I've started to convert it but then got stuck on how to make it work like the scala method:
from dataclasses import dataclass
@dataclass
class runReport:
name: str
email: str
phone: str
productId: str
product: str
cost: float
reduction: float
def runReport(runReport):
Edit: So from trying out things. I guess the only thing I need to be able to do is work out how to do this part in python:
return elements.map {
case resultsOfReport (name, email, phone, productId, product, cost, stillInStock)
=> s"""<tr>${createTD(name)}${createTD(email)}${createTD(phone)}${createTD(productId)}${createTD(product)}${createTDDouble(cost)}${createTDDouble(reduction)}${createTheLink(productId)}${createTD("Link to product")}</tr>"""
}.mkString(s"""<table class="gmail-relative-table gmail-confluenceTable gmail-tablesorter gmail-tablesorter-default" style="border-collapse:collapse; margin:0px;overflow-x:auto;width:1200px"><tr>
${createTH("Name")}
${createTH("Email")}
${createTH("Phone")}
${createTH("ProductId")}
${createTH("Product")}
${createTH("Cost")}
${createTH("Reduction")}
${createTH("Link")}
</tr>""","",
"</table>")
The data comes in as [Row(Name='name' etc for example. Need to know how to map out these Row key values to column headers as it's in Scala above.
Edit:
Expected input:
data = spark.sql("select * from test")
data from sql example dataframe:
name=jon, email=email.com, phone=324234, productId=1234, product=new, cost=500, stillInStock=y)

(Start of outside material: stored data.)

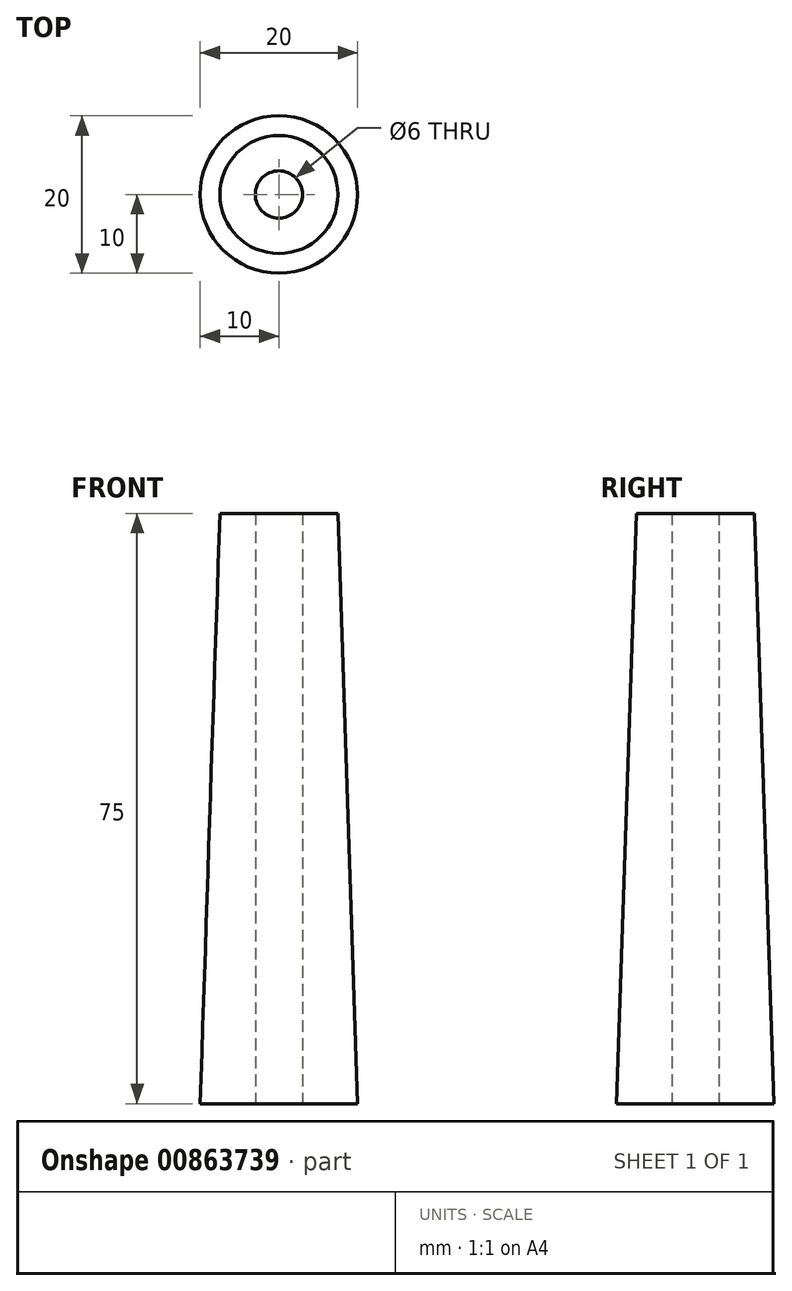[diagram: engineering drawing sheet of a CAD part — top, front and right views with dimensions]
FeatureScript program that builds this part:
annotation { "Feature Type Name" : "Feature", "Feature Type Description" : "" }
export const myFeature = defineFeature(function(context is Context, id is Id, definition is map)
    precondition{}
    {
        {
            var Q0;
            Q0=qCreatedBy(makeId("Front.planeOp"),FACE);
            var sketch = newSketch(context, id + "F0", { "sketchPlane" : qUnion([Q0])});
            skLineSegment(sketch, "E0", {"start": v(0, 0) * mm, "end": v(0, 75) * mm, "construction": true});
            skLineSegment(sketch, "E1", {"start": v(-3, 75) * mm, "end": v(-7.5, 75) * mm});
            skLineSegment(sketch, "E2", {"start": v(-7.5, 75) * mm, "end": v(-10, 0) * mm});
            skLineSegment(sketch, "E3", {"start": v(-10, 0) * mm, "end": v(-3, 0) * mm});
            skLineSegment(sketch, "E4", {"start": v(-3, 0) * mm, "end": v(-3, 75) * mm});
            skSolve(sketch);
        }
        {
            var Q0;
            Q0=makeQuery(id+"F0.imprint","IMPRINT",FACE,{"disambiguationData":[TD([[makeQuery(id+"F0.imprint","IMPRINT",EDGE,{"derivedFrom":sQuery(id+"F0.wireOp",EDGE,"E1")}),1.0]])]});
            var Q1;
            Q1=sQuery(id+"F0.wireOp",EDGE,"E0");
            revolve(context, id + "F1", {"surfaceOperationType" : NewSurfaceOperationType.NEW, "entities" : qUnion([Q0]), "axis" : qUnion([Q1]), "revolveType" : RevolveType.FULL});
        }
    });
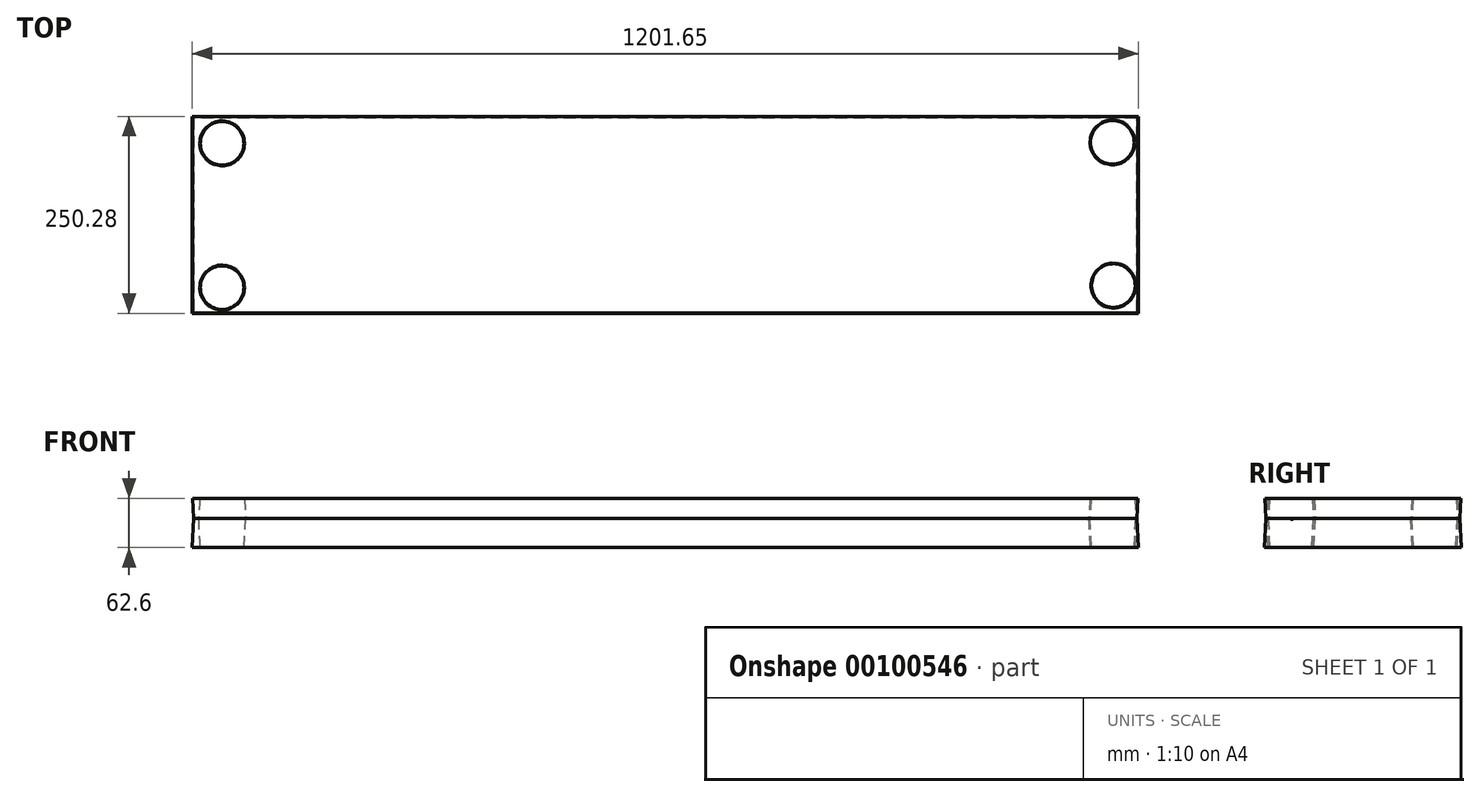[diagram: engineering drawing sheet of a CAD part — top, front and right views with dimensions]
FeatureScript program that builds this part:
annotation { "Feature Type Name" : "Feature", "Feature Type Description" : "" }
export const myFeature = defineFeature(function(context is Context, id is Id, definition is map)
    precondition{}
    {
        {
            var Q0;
            Q0=qCreatedBy(makeId("Front.planeOp"),FACE);
            var sketch = newSketch(context, id + "F0", { "sketchPlane" : qUnion([Q0])});
            skLineSegment(sketch, "E0.bottom", {"start": v(-72.95, 18.67) * mm, "end": v(83.4, 18.67) * mm});
            skLineSegment(sketch, "E0.top", {"start": v(-72.95, 5.9) * mm, "end": v(83.4, 5.9) * mm});
            skLineSegment(sketch, "E0.left", {"start": v(-72.95, 18.67) * mm, "end": v(-72.95, 5.9) * mm});
            skLineSegment(sketch, "E0.right", {"start": v(83.4, 18.67) * mm, "end": v(83.4, 5.9) * mm});
            skSolve(sketch);
        }
        {
            var Q0;
            Q0=makeQuery(id+"F0.imprint","IMPRINT",FACE,{"disambiguationData":[TD([[makeQuery(id+"F0.imprint","IMPRINT",EDGE,{"derivedFrom":sQuery(id+"F0.wireOp",EDGE,"E0.bottom")}),-1.0]])]});
            extrude(context, id + "F1", {"entities" : qUnion([Q0]), "depth" : 246.38 * mm});
        }
        {
            var Q0;
            Q0=makeQuery(id+"F1.opExtrude","SWEPT_FACE",FACE,{"disambiguationData":[OSD([sQuery(id+"F0.wireOp",EDGE,"E0.left")])]});
            extrude(context, id + "F2", {"entities" : qUnion([Q0]), "operationType" : NewBodyOperationType.ADD, "depth" : 1041.4 * mm});
        }
        {
            var Q0;
            {var subQ0=sQuery(id+"F0.wireOp",EDGE,"E0.top");Q0=makeQuery(id+"F2.boolean.opBoolean","MERGE",FACE,{"derivedFrom":[makeQuery(id+"F1.opExtrude","SWEPT_FACE",FACE,{"disambiguationData":[OSD([subQ0])]}),makeQuery(id+"F2.opExtrude","SWEPT_FACE",FACE,{"disambiguationData":[OSD([subQ0,sQuery(id+"F0.wireOp",EDGE,"E0.left")])]})]});}
            var sketch = newSketch(context, id + "F3", { "sketchPlane" : qUnion([Q0])});
            skSolve(sketch);
        }
        {
            var Q0;
            {var subQ0=sQuery(id+"F0.wireOp",EDGE,"E0.top");Q0=makeQuery(id+"F3.imprint","IMPRINT",FACE,{"disambiguationData":[TD([[makeQuery(id+"F3.imprint","IMPRINT",EDGE,{"derivedFrom":makeQuery(id+"F1.opExtrude","SWEPT_EDGE",EDGE,{"disambiguationData":[OSD([subQ0,sQuery(id+"F0.wireOp",EDGE,"E0.right")])]})}),-1.0]])]});}
            var sketch = newSketch(context, id + "F4", { "sketchPlane" : qUnion([Q0])});
            skLineSegment(sketch, "E1", {"start": v(-1116.03, 129.6) * mm, "end": v(82.34, 129.6) * mm});
            skSolve(sketch);
        }
        {
            var Q0;
            {var subQ0=sQuery(id+"F0.wireOp",EDGE,"E0.top");Q0=makeQuery(id+"F3.imprint","IMPRINT",FACE,{"disambiguationData":[TD([[makeQuery(id+"F3.imprint","IMPRINT",EDGE,{"derivedFrom":makeQuery(id+"F1.opExtrude","SWEPT_EDGE",EDGE,{"disambiguationData":[OSD([subQ0,sQuery(id+"F0.wireOp",EDGE,"E0.right")])]})}),-1.0]])]});}
            var sketch = newSketch(context, id + "F5", { "sketchPlane" : qUnion([Q0])});
            skLineSegment(sketch, "E2.0", {"start": v(-1116.03, 114.76) * mm, "end": v(82.34, 114.76) * mm});
            skSolve(sketch);
        }
        {
            var Q0;
            {var subQ0=sQuery(id+"F0.wireOp",EDGE,"E0.top");Q0=makeQuery(id+"F5.imprint","IMPRINT",FACE,{"disambiguationData":[TD([[makeQuery(id+"F5.imprint","IMPRINT",EDGE,{"derivedFrom":makeQuery(id+"F3.imprint","IMPRINT",EDGE,{"derivedFrom":makeQuery(id+"F1.opExtrude","SWEPT_EDGE",EDGE,{"disambiguationData":[OSD([subQ0,sQuery(id+"F0.wireOp",EDGE,"E0.right")])]})})}),-1.0]])]});}
            var sketch = newSketch(context, id + "F6", { "sketchPlane" : qUnion([Q0])});
            skLineSegment(sketch, "E3.bottom", {"start": v(-1107.71, 245.18) * mm, "end": v(-1046.67, 245.18) * mm});
            skLineSegment(sketch, "E3.top", {"start": v(-1107.71, 184.14) * mm, "end": v(-1046.67, 184.14) * mm});
            skLineSegment(sketch, "E3.left", {"start": v(-1107.71, 245.18) * mm, "end": v(-1107.71, 184.14) * mm});
            skLineSegment(sketch, "E3.right", {"start": v(-1046.67, 245.18) * mm, "end": v(-1046.67, 184.14) * mm});
            skLineSegment(sketch, "E4.bottom", {"start": v(-1107.71, 0) * mm, "end": v(-1046.67, 0) * mm});
            skLineSegment(sketch, "E4.top", {"start": v(-1107.71, 62.05) * mm, "end": v(-1046.67, 62.05) * mm});
            skLineSegment(sketch, "E4.left", {"start": v(-1107.71, 0) * mm, "end": v(-1107.71, 62.05) * mm});
            skLineSegment(sketch, "E4.right", {"start": v(-1046.67, 0) * mm, "end": v(-1046.67, 62.05) * mm});
            skSolve(sketch);
        }
        {
            var Q0;
            {var subQ0=sQuery(id+"F0.wireOp",EDGE,"E0.top");Q0=makeQuery(id+"F5.imprint","IMPRINT",FACE,{"disambiguationData":[TD([[makeQuery(id+"F5.imprint","IMPRINT",EDGE,{"derivedFrom":makeQuery(id+"F3.imprint","IMPRINT",EDGE,{"derivedFrom":makeQuery(id+"F1.opExtrude","SWEPT_EDGE",EDGE,{"disambiguationData":[OSD([subQ0,sQuery(id+"F0.wireOp",EDGE,"E0.right")])]})})}),-1.0]])]});}
            var sketch = newSketch(context, id + "F7", { "sketchPlane" : qUnion([Q0])});
            skLineSegment(sketch, "E5.bottom", {"start": v(81.33, 241.89) * mm, "end": v(20.79, 241.89) * mm});
            skLineSegment(sketch, "E5.top", {"start": v(81.33, 181.34) * mm, "end": v(20.79, 181.34) * mm});
            skLineSegment(sketch, "E5.left", {"start": v(81.33, 241.89) * mm, "end": v(81.33, 181.34) * mm});
            skLineSegment(sketch, "E5.right", {"start": v(20.79, 241.89) * mm, "end": v(20.79, 181.34) * mm});
            skLineSegment(sketch, "E6.bottom", {"start": v(81.33, 0) * mm, "end": v(20.79, 0) * mm});
            skLineSegment(sketch, "E6.top", {"start": v(81.33, 61.54) * mm, "end": v(20.79, 61.54) * mm});
            skLineSegment(sketch, "E6.left", {"start": v(81.33, 0) * mm, "end": v(81.33, 61.54) * mm});
            skLineSegment(sketch, "E6.right", {"start": v(20.79, 0) * mm, "end": v(20.79, 61.54) * mm});
            skSolve(sketch);
        }
        {
            var Q0;
            {var subQ0=sQuery(id+"F0.wireOp",EDGE,"E0.top");Q0=makeQuery(id+"F5.imprint","IMPRINT",FACE,{"disambiguationData":[TD([[makeQuery(id+"F5.imprint","IMPRINT",EDGE,{"derivedFrom":makeQuery(id+"F3.imprint","IMPRINT",EDGE,{"derivedFrom":makeQuery(id+"F1.opExtrude","SWEPT_EDGE",EDGE,{"disambiguationData":[OSD([subQ0,sQuery(id+"F0.wireOp",EDGE,"E0.right")])]})})}),-1.0]])]});}
            var sketch = newSketch(context, id + "F8", { "sketchPlane" : qUnion([Q0])});
            skCircle(sketch, "E7", {"center": v(-1078.37, 215.67) * mm, "radius": 29.9 * mm});
            skCircle(sketch, "E8", {"center": v(-1078.37, 32.43) * mm, "radius": 30.8 * mm});
            skCircle(sketch, "E9", {"center": v(52.53, 31.12) * mm, "radius": 29.68 * mm});
            skCircle(sketch, "E10", {"center": v(53.84, 213.06) * mm, "radius": 29.62 * mm});
            skSolve(sketch);
        }
        {
            var Q0;
            Q0=sQuery(id+"F8.wireOp",VERTEX,"E7.center");
            var Q1;
            Q1=sQuery(id+"F8.wireOp",VERTEX,"E8.center");
            var Q2;
            Q2=sQuery(id+"F8.wireOp",VERTEX,"E9.center");
            var Q3;
            Q3=sQuery(id+"F8.wireOp",VERTEX,"E10.center");
            var Q4;
            Q4=makeQuery(id+"F1.opExtrude","SWEPT_BODY",BODY,{"disambiguationData":[OSD([sQuery(id+"F0.wireOp",EDGE,"E0.bottom"),sQuery(id+"F0.wireOp",EDGE,"E0.top"),sQuery(id+"F0.wireOp",EDGE,"E0.left"),sQuery(id+"F0.wireOp",EDGE,"E0.right")])]});
            hole(context, id + "F9", {"style" : HoleStyle.SIMPLE, "endStyle" : HoleEndStyle.THROUGH, "holeDiameter" : 59.36 * mm, "locations" : qUnion([Q0, Q1, Q2, Q3]), "scope" : qUnion([Q4]), "isTappedThrough" : true});
        }
        {
            var Q0;
            {var subQ0=sQuery(id+"F0.wireOp",EDGE,"E0.top");Q0=makeQuery(id+"F2.boolean.opBoolean","MERGE",FACE,{"derivedFrom":[makeQuery(id+"F1.opExtrude","SWEPT_FACE",FACE,{"disambiguationData":[OSD([subQ0])]}),makeQuery(id+"F2.opExtrude","SWEPT_FACE",FACE,{"disambiguationData":[OSD([subQ0,sQuery(id+"F0.wireOp",EDGE,"E0.left")])]})]});}
            extrude(context, id + "F10", {"entities" : qUnion([Q0]), "operationType" : NewBodyOperationType.ADD, "depth" : 37.2 * mm, "hasDraft" : true, "draftAngle" : 3 * degree, "hasSecondDirection" : true, "secondDirectionOppositeDirection" : true, "secondDirectionDepth" : 25.4 * mm, "hasSecondDirectionDraft" : true, "secondDirectionDraftAngle" : 3 * degree});
        }
    });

Calling the resultsOfReport method as written above in Scala:
html_returned=resultsOfReport(data)
The expected output will give me the html format as I have given above in scala.
1 Answer
I suppose it is quite simple to convert the first functions to their Python equivalents : create_td, create_td_double, create_the_link and create_th.
The function runReport can be written as bellow. You could use the type List[Row] as you can not convert DataFrame into dataclass as in Scala to case class:
from typing import List
from pyspark.sql.types import Row
def run_report(elements: List[Row]) -> str:
table_header = f"""<table class="gmail-relative-table gmail-confluenceTable gmail-tablesorter gmail-tablesorter-default" style="border-collapse:collapse; margin:0px;overflow-x:auto;width:1200px"><tr>
{create_th("Name")}
{create_th("Email")}
{create_th("Phone")}
{create_th("ProductId")}
{create_th("Product")}
{create_th("Cost")}
{create_th("Reduction")}
{create_th("Link")}</tr>"""
tables_tds = [
f"""<tr>{create_td(el.name)}{create_td(el.email)}{create_td(el.phone)}{create_td(el.productId)}{create_td(el.product)}{create_td_double(el.cost)}{create_td_double(el.reduction)}{create_the_link(el.productId)}{create_td("Link to product")}</tr>"""
for el in elements
]
return table_header + "".join(tables_tds) + "</table>"
Using it:
data = spark.sql("select * from test").collect()
html_returned = run_report(data)
Note that collect should not be used for large DataFrames (I assume it's not very large for this use case).